Reel Politique: Movie Review, Iron Man
Thursday, May 8th, 2008David Denby makes an interesting point in his review of Iron Man (here, for how ever long it is posted) and it’s been bothering me ever since. He seems to have struck at the heart of what’s wrong with most comic book adaptations, and perhaps only an art mongering intellectual type who probably never read comics as a kid could have noticed it. He notes that Robert Downey, Jr., as Tony Stark, is great only when unarmored. When he dons steel, we can no longer see his face, and the film loses its main attraction. Worse, when he faces off at the end against villain Obadiah Stane (Jeff Bridges), “they disappear into their armor and battle like two oversized beetles.”
I realize now that this anonymity of battling bruisers that makes up the last 40 minutes of most big budget comic book adaptations has been what’s bored me about them. Yet these sequences are probably the most faithful elements adapted from the comics, at least in spirit. As a kid, I found the Marvel battle sequences dynamic and cinematic; as cinema I find them a bore, with nothing really at stake as two masked, mostly CGI figures swing at each other to standstills.

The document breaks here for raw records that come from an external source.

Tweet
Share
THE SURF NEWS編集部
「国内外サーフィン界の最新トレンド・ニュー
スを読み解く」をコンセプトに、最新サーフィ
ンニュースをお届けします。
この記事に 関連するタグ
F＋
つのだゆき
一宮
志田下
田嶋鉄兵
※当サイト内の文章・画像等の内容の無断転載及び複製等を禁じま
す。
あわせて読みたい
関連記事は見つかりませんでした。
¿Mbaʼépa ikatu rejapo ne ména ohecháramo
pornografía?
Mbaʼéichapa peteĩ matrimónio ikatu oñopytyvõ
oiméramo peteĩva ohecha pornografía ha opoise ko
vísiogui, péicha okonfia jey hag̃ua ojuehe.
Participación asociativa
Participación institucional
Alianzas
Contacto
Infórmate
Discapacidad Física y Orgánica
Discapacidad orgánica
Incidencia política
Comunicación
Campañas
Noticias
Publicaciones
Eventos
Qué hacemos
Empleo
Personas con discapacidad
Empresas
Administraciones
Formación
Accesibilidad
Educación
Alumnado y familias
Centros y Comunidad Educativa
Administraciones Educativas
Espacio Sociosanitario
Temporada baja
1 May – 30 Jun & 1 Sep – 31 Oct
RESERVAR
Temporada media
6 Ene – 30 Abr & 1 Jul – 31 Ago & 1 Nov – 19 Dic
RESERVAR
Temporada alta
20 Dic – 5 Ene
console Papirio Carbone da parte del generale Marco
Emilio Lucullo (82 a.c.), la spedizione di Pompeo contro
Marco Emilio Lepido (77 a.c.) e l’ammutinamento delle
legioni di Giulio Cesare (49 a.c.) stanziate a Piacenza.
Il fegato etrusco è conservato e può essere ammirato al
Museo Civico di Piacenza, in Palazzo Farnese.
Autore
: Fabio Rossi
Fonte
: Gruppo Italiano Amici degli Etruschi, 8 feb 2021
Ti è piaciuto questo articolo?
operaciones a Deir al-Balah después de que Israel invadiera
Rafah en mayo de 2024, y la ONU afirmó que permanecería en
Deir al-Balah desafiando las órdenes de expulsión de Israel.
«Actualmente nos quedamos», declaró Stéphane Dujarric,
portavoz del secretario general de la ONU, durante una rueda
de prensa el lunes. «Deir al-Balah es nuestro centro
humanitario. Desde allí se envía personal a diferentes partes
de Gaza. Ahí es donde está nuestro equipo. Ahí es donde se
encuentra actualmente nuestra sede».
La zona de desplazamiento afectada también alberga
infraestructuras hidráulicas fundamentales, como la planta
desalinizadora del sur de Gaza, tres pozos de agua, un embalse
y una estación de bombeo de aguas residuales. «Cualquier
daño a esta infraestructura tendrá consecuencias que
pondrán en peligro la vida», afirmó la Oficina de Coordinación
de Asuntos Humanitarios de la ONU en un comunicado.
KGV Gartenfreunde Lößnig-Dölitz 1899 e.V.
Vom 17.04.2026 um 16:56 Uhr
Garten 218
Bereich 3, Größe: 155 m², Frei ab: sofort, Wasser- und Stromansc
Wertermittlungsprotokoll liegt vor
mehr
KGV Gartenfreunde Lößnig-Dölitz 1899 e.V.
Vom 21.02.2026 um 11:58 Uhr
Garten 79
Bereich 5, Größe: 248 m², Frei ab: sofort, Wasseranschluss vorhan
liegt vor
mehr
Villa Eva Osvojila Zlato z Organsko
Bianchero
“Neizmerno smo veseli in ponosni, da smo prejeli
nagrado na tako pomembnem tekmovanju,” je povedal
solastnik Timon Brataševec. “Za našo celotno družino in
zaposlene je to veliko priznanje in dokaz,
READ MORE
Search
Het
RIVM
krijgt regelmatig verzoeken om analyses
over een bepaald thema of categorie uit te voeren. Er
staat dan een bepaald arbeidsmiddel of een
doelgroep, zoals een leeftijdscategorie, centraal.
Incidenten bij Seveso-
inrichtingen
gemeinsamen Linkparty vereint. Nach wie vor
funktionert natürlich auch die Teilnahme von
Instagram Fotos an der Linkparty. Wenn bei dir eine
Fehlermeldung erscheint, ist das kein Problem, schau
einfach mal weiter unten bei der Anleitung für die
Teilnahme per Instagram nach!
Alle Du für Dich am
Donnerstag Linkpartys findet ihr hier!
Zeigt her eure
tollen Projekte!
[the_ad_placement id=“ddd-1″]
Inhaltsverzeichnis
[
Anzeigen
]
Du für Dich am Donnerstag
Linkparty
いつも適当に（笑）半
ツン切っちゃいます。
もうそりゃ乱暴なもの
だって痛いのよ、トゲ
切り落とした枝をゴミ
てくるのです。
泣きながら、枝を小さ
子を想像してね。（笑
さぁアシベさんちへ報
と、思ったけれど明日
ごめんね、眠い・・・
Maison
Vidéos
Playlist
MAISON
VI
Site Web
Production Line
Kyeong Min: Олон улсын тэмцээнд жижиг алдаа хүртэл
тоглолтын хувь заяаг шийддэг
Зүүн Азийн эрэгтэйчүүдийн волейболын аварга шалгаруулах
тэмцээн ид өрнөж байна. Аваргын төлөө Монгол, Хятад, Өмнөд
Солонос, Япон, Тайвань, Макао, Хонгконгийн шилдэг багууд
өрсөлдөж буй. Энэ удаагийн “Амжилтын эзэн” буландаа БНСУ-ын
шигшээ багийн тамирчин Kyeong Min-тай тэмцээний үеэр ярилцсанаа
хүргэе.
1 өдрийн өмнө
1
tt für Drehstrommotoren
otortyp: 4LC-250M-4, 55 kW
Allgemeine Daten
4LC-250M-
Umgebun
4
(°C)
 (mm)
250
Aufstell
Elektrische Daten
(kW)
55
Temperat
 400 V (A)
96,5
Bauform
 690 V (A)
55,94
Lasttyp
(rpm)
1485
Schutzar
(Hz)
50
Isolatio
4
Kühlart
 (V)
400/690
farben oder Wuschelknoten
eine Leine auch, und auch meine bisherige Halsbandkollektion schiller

And I had high hopes for the adaptation of Iron Man, because from the trailer the film appeared to be one of the closest, more accurate adaptations of the original comic, unlike with most of the other Marvel men who have come to the screen. And the first half of Iron Man is accurate, as proven by a refresher course in the series provided by Iron Man: Beneath the Armor, (Del Rey, 224 pages, $19.95, ISBN 978-0345506153), a tie-in book about the character by Portland, Oregon movie reviewer, novelist, and comic book writer Andy Mangels. Mr. Mangels was also the editor of a fetish magazine called In Uniform, and Tony Stark’s encasing but self-sustaining garb is probably the ultimate uniform. But Stark’s sartorial splendor is much better read about in the comic than seen on the screen, where it and its wearer are reduced to animated cartoon characters thanks to the CGI.
Mangels’s book is an excellent survey of the Iron Man mythos, from the character’s introduction in Tales of Suspense issue No. 39 in December of 1962, through the numerous transformations in artists, villains, and the uniforms (they get sleeker), and even including Stark’s bout with alcoholism, a characteristic “tragic flaw” with which Marvel’s masters liked to humanize their superheroes. Mangel’s book benefits from frank interview snippets with Stan Lee and his brother Larry Lieber, who established the character in the first story, though not with input from the late Don Heck and Jack Kirby, who drew the comics (along with Steve Ditko for a phase), and whose own writing skills were crucial to the creation of this and other Marvel figures, as Mangels shows (for example, Lieber says he would give Heck a script with a beginning and end and Heck would fill in the middle).
Another nice thing about Mangels’s book is that it is a movie tie in that doesn’t tie into the movie, which goes barely mentioned and wholly unillustrated. The book is not an excuse to praise the artistry of the film. Though Mangels does some sociological scene setting, one wishes that he had gone in for more in the way of sociological or thematic analysis (what does Iron Man’s prophylactic encasement mean), but the author’s depth of knowledge of comic books makes up for this absence in its vastness. He seems to know everything about the 70-year history of the format and is able to trace antecedents to Iron Man in earlier publications. I wouldn’t say skip the movie and read the book, for after all, the first half of Iron Man is fairly good for what it is, but Mangels’s book offers a salutary compendium that shows just how little of the comic books ever really make it into the movies.